> Supplied text:
=====

I have to echo this as well. The rules as written place the responsibility of making a NPC that makes sense on the GM without constraining possibility. If you want to make something off the wall that makes your players go what? well you can but there is nothing telling you to make classed NPCs with abilities players themselves cant have or use.

In my case I make use of class lvls a lot on NPCs. If its a race shared by players then it should be built as expected and the tools are there to let you do that and assumes your going to do so. But hey you want to give that Dark Elf flying and a breath weapon knock yourself out you can do that too..but there is nothing saying you have to either way right? it gives you the tools to make what you need or what you want to make for giggles sake.

personally I find it very flexible.

=====

> Tasks:
• a. In the post on building NPCs, what word does the writer use to describe the rules overall?
• b. From the post on building NPCs, write out the passage that begins at the words "I have to echo" and stops after the words "for giggles sake.".
• c. Write what comes next in the post on building NPCs, picking up after its final sentence.

> Records supplied:
=====

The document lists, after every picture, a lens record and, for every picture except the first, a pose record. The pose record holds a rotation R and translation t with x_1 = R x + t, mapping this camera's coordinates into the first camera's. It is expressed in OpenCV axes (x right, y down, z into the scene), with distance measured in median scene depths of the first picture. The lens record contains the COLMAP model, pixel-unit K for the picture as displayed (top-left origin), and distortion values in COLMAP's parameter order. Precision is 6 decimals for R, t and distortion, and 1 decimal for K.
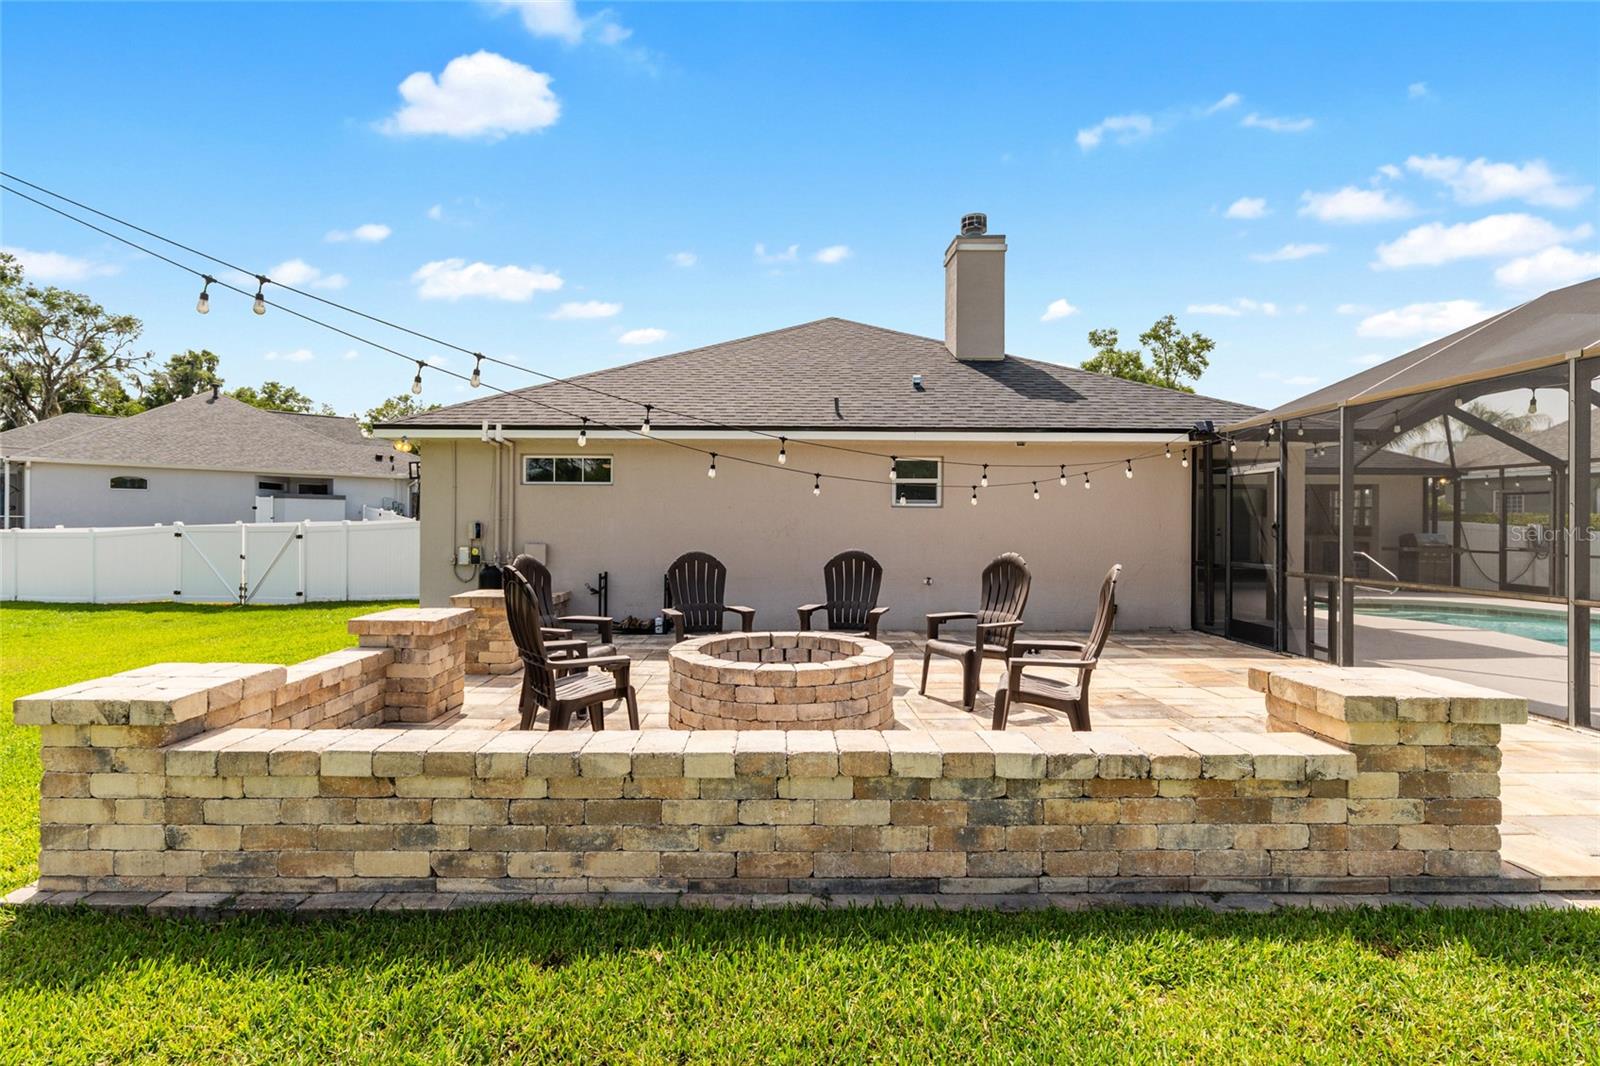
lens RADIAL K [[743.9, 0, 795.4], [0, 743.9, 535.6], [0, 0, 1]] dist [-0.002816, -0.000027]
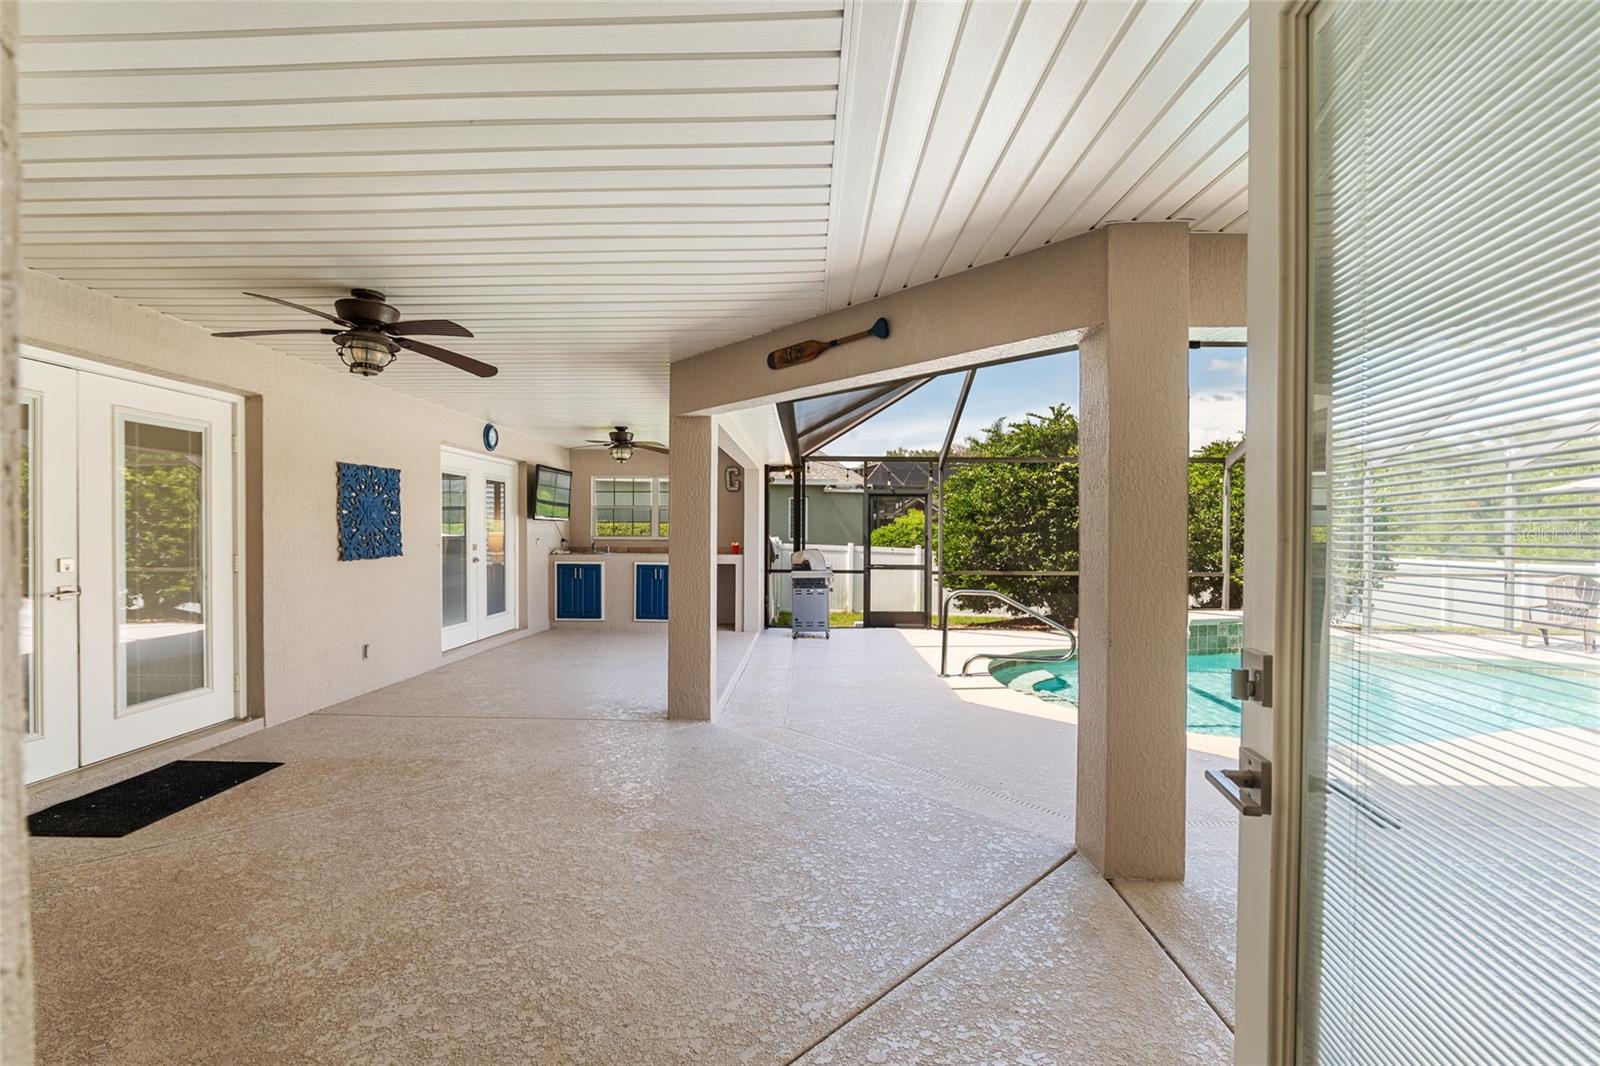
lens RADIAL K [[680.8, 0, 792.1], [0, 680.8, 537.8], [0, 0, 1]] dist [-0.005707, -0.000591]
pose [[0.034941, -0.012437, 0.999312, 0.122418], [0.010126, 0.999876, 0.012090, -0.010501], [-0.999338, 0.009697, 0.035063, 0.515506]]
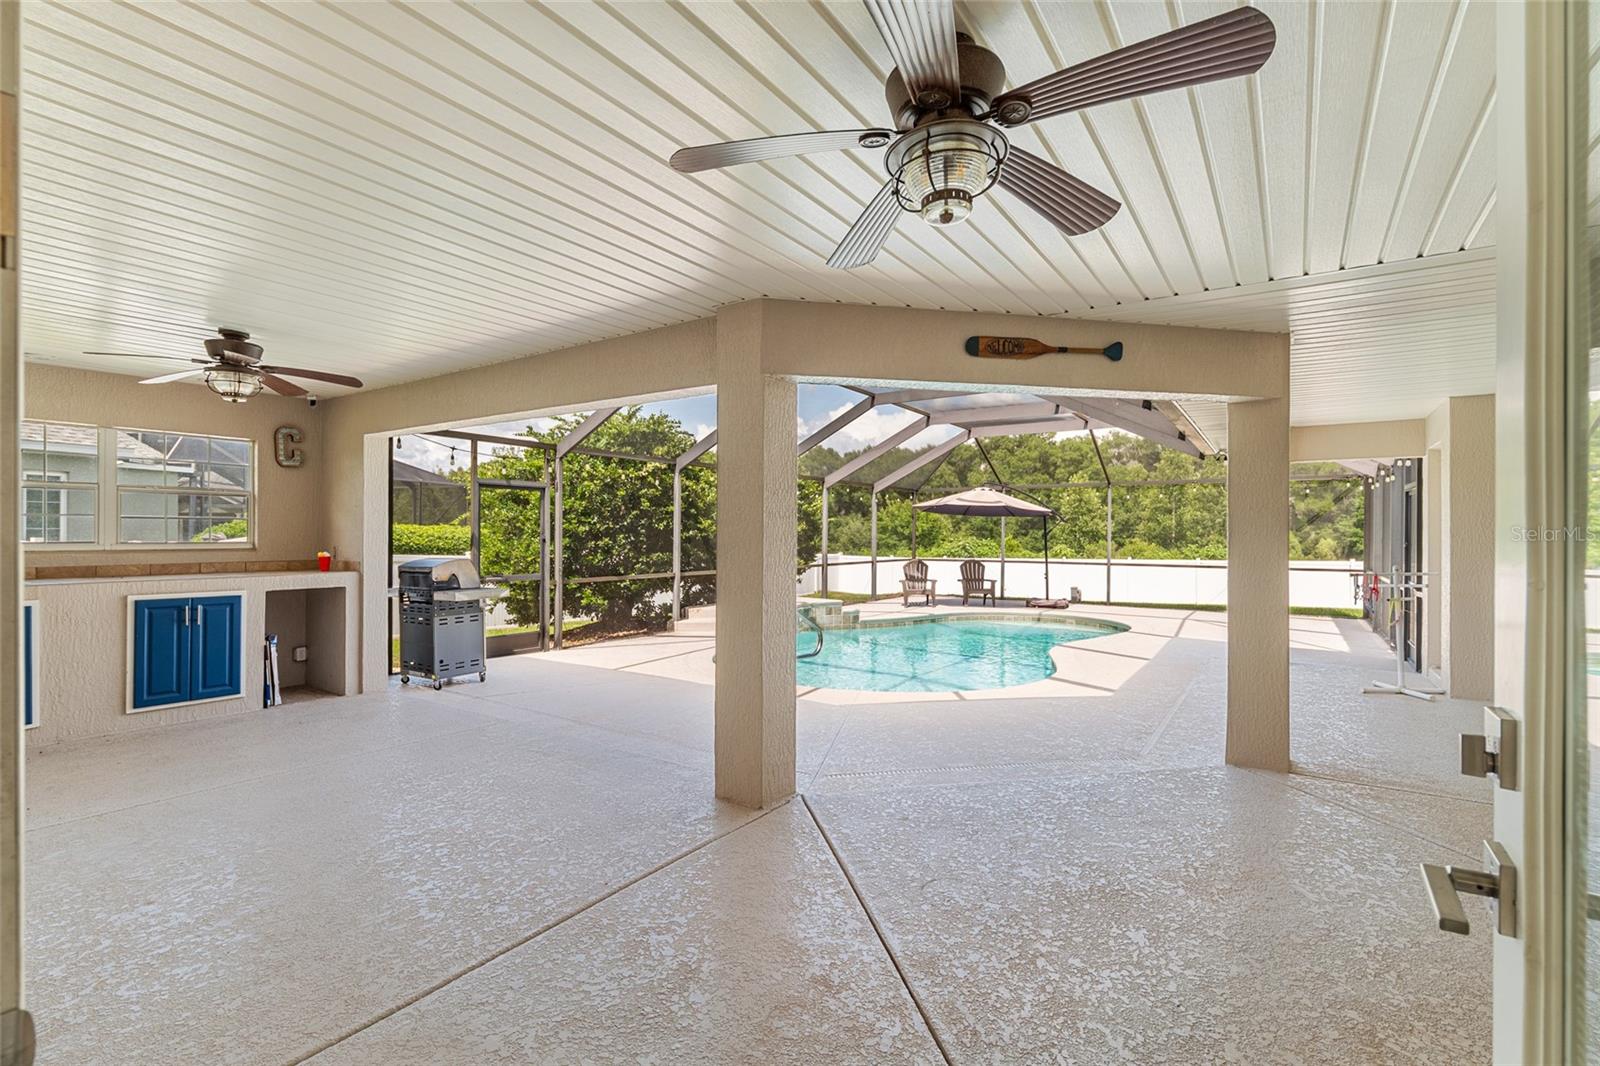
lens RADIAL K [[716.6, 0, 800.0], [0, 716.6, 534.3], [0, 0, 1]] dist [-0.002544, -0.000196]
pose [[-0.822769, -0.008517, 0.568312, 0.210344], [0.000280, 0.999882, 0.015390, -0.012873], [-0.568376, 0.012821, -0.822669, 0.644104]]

=====

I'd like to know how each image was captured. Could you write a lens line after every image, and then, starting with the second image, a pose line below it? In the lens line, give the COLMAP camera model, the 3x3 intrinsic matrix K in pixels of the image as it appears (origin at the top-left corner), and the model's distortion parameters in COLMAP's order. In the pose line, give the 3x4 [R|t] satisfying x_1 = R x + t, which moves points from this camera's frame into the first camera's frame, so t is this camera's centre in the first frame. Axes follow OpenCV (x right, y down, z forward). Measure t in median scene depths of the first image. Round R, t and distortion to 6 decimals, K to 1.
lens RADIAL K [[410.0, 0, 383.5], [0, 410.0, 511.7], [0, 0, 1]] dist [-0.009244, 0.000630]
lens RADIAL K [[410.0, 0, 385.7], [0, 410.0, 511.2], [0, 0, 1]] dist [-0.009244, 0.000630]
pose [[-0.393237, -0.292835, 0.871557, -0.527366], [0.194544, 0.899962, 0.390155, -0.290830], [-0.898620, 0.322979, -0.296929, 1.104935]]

=====

> Answers to the tasks:
• a. Very flexible.

• b.
I have to echo this as well. The rules as written place the responsibility of making a NPC that makes sense on the GM without constraining possibility. If you want to make something off the wall that makes your players go what? well you can but there is nothing telling you to make classed NPCs with abilities players themselves cant have or use.

In my case I make use of class lvls a lot on NPCs. If its a race shared by players then it should be built as expected and the tools are there to let you do that and assumes your going to do so. But hey you want to give that Dark Elf flying and a breath weapon knock yourself out you can do that too..but there is nothing saying you have to either way right? it gives you the tools to make what you need or what you want to make for giggles sake.

• c.
That said It does irk me that its not as recognizable right now how and why a NPC has what it has by looking at its stat block in a adventure but assuming they used there own rules ( i havent gone and checked the adventure path) then over time once the creation rules, basic stat blocks and graphs become familiar it will be easy to see.


It’s not telling, more like encouraging since the class grafts tell you the NPCs gain special abitlies at certain levels, and while you could spend that on a Feat you could spend it on a Universal Montser Ability, which don’t have very many guidelines.

“That said It does irk me that its not as recognizable right now how and why a NPC has what it has by looking at its stat block in a adventure assuming they used there own rules”

Yeah this is really troubling, and one of the main reasons I liked having the whole stat block, everything was on display.

Sovereign Court

Pathfinder Starfinder Society Subscriber
Rysky the Dark Solarion wrote:
It’s not telling, more like encouraging since the class grafts tell you the NPCs gain special abitlies at certain levels, and while you could spend that on a Feat you could spend it on a Universal Montser Ability, which don’t have very many guidelines.

Are you planning to just munchkin out NPCs without a thought? You should still have at least the vaguest reason why an NPC has the special ability it does. Be that augmentations, specialized gear, or divine intervention.

And if you aren't comfortable outside the guidelines, stay within them.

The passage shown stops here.